Document extract.
<<<<

This week, the House Appropriations Committee introduced legislation to fund programs under the Department of Health and Human Services in Fiscal Year (FY) 2021. The legislation, which passed the Committee with a vote of 30-22 along party lines, proposes to continue funding for vision and eye health programs at the Centers for Disease Control and Prevention (CDC) at current program levels from Fiscal Year 2020, which are $1 million for Vision and Eye Health and $4 million for Glaucoma.
“We appreciate the House Appropriators’ recognition that equipping the CDC’s Vision Health Initiative with the capacity to deploy on-the-ground interventions in partnership with state and community leaders is instrumental in preventing incidents of avoidable vision loss,” said Jeff Todd, President and CEO of Prevent Blindness. “However, we cannot begin to solve our national vision and eye health problem until we have current data that helps us understand who is impacted and identifies inequities in vision health. The longer the Vision Health Initiative at the CDC operates without sufficient resources to conduct reliable public health surveillance, the worse our national prognosis on healthy vision and eye sight will become.”

>>>>

Study material.

<<<<

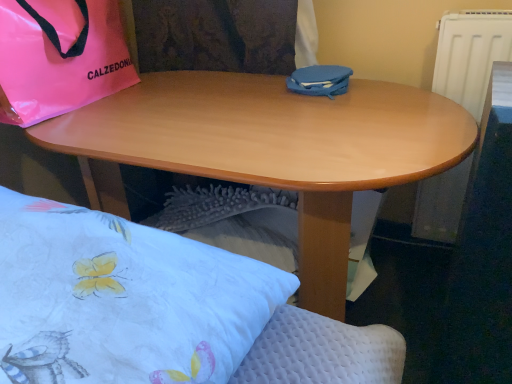
What are the coordinates of `pink glossy bag at upper left` in the screenshot? It's located at (60, 56).

In order to face blue matte case at center, should I rotate leftwards or rightwards?

To align with it, rotate right about 8.780°.

What do you see at coordinates (122, 299) in the screenshot? Image resolution: width=512 pixels, height=384 pixels. I see `white quilted pillow at lower left` at bounding box center [122, 299].

In order to click on pink glossy bag at upper left in this screenshot , I will do `click(60, 56)`.

Where is `pillow in front of the blue matte case at center`? pillow in front of the blue matte case at center is located at coordinates (122, 299).

Looking at this image, who is smaller, blue matte case at center or white quilted pillow at lower left?

blue matte case at center is smaller.

Is blue matte case at center inside the boundaries of white quilted pillow at lower left, or outside?

blue matte case at center is located beyond the bounds of white quilted pillow at lower left.

Is blue matte case at center not close to white quilted pillow at lower left?

blue matte case at center is actually quite close to white quilted pillow at lower left.

Between wooden desk at center and white quilted pillow at lower left, which one has smaller size?

Smaller between the two is white quilted pillow at lower left.

Does wooden desk at center come in front of white quilted pillow at lower left?

No.

Can you confirm if wooden desk at center is wider than white quilted pillow at lower left?

Correct, the width of wooden desk at center exceeds that of white quilted pillow at lower left.

Measure the distance from wooden desk at center to blue matte case at center.

wooden desk at center is 10.57 inches from blue matte case at center.

From a real-world perspective, is wooden desk at center positioned over blue matte case at center based on gravity?

No.

From the image's perspective, who appears lower, wooden desk at center or blue matte case at center?

wooden desk at center is shown below in the image.

Does wooden desk at center turn towards blue matte case at center?

No.

From a real-world perspective, which object rests below the other?

wooden desk at center.

Is wooden desk at center taller or shorter than pink glossy bag at upper left?

Clearly, wooden desk at center is taller compared to pink glossy bag at upper left.

Is pink glossy bag at upper left at the back of wooden desk at center?

No, pink glossy bag at upper left is not at the back of wooden desk at center.

From the picture: Is wooden desk at center completely or partially outside of pink glossy bag at upper left?

Yes, wooden desk at center is not within pink glossy bag at upper left.

What's the angular difference between white quilted pillow at lower left and pink glossy bag at upper left's facing directions?

They differ by 1.64 degrees in their facing directions.

From their relative heights in the image, would you say white quilted pillow at lower left is taller or shorter than pink glossy bag at upper left?

white quilted pillow at lower left is shorter than pink glossy bag at upper left.

Can you confirm if white quilted pillow at lower left is smaller than pink glossy bag at upper left?

Yes, white quilted pillow at lower left is smaller than pink glossy bag at upper left.

In the image, there is a pink glossy bag at upper left. Where is `pillow below it (from a real-world perspective)`? This screenshot has height=384, width=512. pillow below it (from a real-world perspective) is located at coordinates (122, 299).

Can you tell me how much pink glossy bag at upper left and white quilted pillow at lower left differ in facing direction?

pink glossy bag at upper left and white quilted pillow at lower left are facing 1.64 degrees away from each other.

Could you tell me if pink glossy bag at upper left is turned towards white quilted pillow at lower left?

Result: No, pink glossy bag at upper left is not aimed at white quilted pillow at lower left.

Between point (117, 59) and point (58, 340), which one is positioned in front?

Positioned in front is point (58, 340).

Is pink glossy bag at upper left in contact with white quilted pillow at lower left?

No, pink glossy bag at upper left is not beside white quilted pillow at lower left.

Which object is positioned more to the left, white quilted pillow at lower left or wooden desk at center?

white quilted pillow at lower left is more to the left.

Are white quilted pillow at lower left and wooden desk at center making contact?

No, white quilted pillow at lower left is not next to wooden desk at center.

From a real-world perspective, between white quilted pillow at lower left and wooden desk at center, who is vertically lower?

wooden desk at center is physically lower.

Image resolution: width=512 pixels, height=384 pixels. In order to click on pillow lying in front of the wooden desk at center in this screenshot , I will do `click(122, 299)`.

Identify the location of pillow below the blue matte case at center (from a real-world perspective). The height and width of the screenshot is (384, 512). (122, 299).

You are a GUI agent. You are given a task and a screenshot of the screen. Output one action in this format:
    pyautogui.click(x=<x>, y=<y>)
    Task: Click on the pillow below the wooden desk at center (from the image's perspective)
    Image resolution: width=512 pixels, height=384 pixels.
    Given the screenshot: What is the action you would take?
    pyautogui.click(x=122, y=299)

Considering their positions, is blue matte case at center positioned further to pink glossy bag at upper left than white quilted pillow at lower left?

white quilted pillow at lower left is positioned further to the anchor pink glossy bag at upper left.

Considering their positions, is wooden desk at center positioned further to pink glossy bag at upper left than blue matte case at center?

blue matte case at center is positioned further to the anchor pink glossy bag at upper left.

In the scene shown: Based on their spatial positions, is pink glossy bag at upper left or wooden desk at center closer to blue matte case at center?

wooden desk at center is closer to blue matte case at center.

Looking at the image, which one is located closer to blue matte case at center, white quilted pillow at lower left or pink glossy bag at upper left?

The object closer to blue matte case at center is pink glossy bag at upper left.

Estimate the real-world distances between objects in this image. Which object is further from white quilted pillow at lower left, pink glossy bag at upper left or blue matte case at center?

blue matte case at center is further to white quilted pillow at lower left.

Considering their positions, is pink glossy bag at upper left positioned closer to blue matte case at center than white quilted pillow at lower left?

The object closer to blue matte case at center is pink glossy bag at upper left.

From the picture: When comparing their distances from wooden desk at center, does white quilted pillow at lower left or blue matte case at center seem further?

The object further to wooden desk at center is white quilted pillow at lower left.

Looking at the image, which one is located further to blue matte case at center, white quilted pillow at lower left or wooden desk at center?

Based on the image, white quilted pillow at lower left appears to be further to blue matte case at center.

Locate an element on the screen. The width and height of the screenshot is (512, 384). desk between pink glossy bag at upper left and blue matte case at center from left to right is located at coordinates (x=269, y=149).

Locate an element on the screen. The width and height of the screenshot is (512, 384). desk between white quilted pillow at lower left and blue matte case at center in the front-back direction is located at coordinates (269, 149).

This screenshot has height=384, width=512. Identify the location of pillow located between pink glossy bag at upper left and wooden desk at center in the left-right direction. (122, 299).

Where is `pillow between pink glossy bag at upper left and blue matte case at center from left to right`? pillow between pink glossy bag at upper left and blue matte case at center from left to right is located at coordinates (122, 299).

>>>>

What to do.
A) In the passage on vision health funding, by what vote did the legislation pass the House Appropriations Committee?
B) Reproduce, word for word, everything in the vision health funding passage from "This week, the" down to "million for Glaucoma.".
C) Resume the passage on federal funding for vision and eye health programs, starting right after its final sentence.

Answers to the exercises.
A) It passed by a vote of 30-22 along party lines.

B)
This week, the House Appropriations Committee introduced legislation to fund programs under the Department of Health and Human Services in Fiscal Year (FY) 2021. The legislation, which passed the Committee with a vote of 30-22 along party lines, proposes to continue funding for vision and eye health programs at the Centers for Disease Control and Prevention (CDC) at current program levels from Fiscal Year 2020, which are $1 million for Vision and Eye Health and $4 million for Glaucoma.

C)
Earlier this year, over 83 organizations across the vision and eye health community sent a letter to House and Senate appropriators encouraging these long-overdue investments. Currently, the CDC is using estimates of vision loss and eye disease that are over a decade old with current state and community interventions based on data that dates as far back as 1999. As our nation continues to respond to the novel COVID-19 pandemic, public health and disease surveillance is especially critical to understand how COVID-19 affects people who live with vision loss, chronic disease, blinding eye disease, or a disabling visual impairment. Many of the circumstances that surround vision loss and eye disease including chronic disease, disparities along racial and ethnic lines, socioeconomic circumstances, and age are at the intersection of COVID-19 and its most serious consequences.
“We cannot respond to the needs of patients who are living with blinding eye disease, low vision, or vision loss during this or future disease outbreaks using data that predates such trends as our rapidly aging population, skyrocketing rates of chronic disease, new stresses to our eye health such as prolonged use of smart phone technology, and rising costs and inequities in health care,” Todd said. “Not having this critical information will create gaps in our knowledge of COVID-19 and other infectious diseases, and affect policy decisions on access to vision and eye health care (including through telehealth), research and treatment, and other population health initiatives.”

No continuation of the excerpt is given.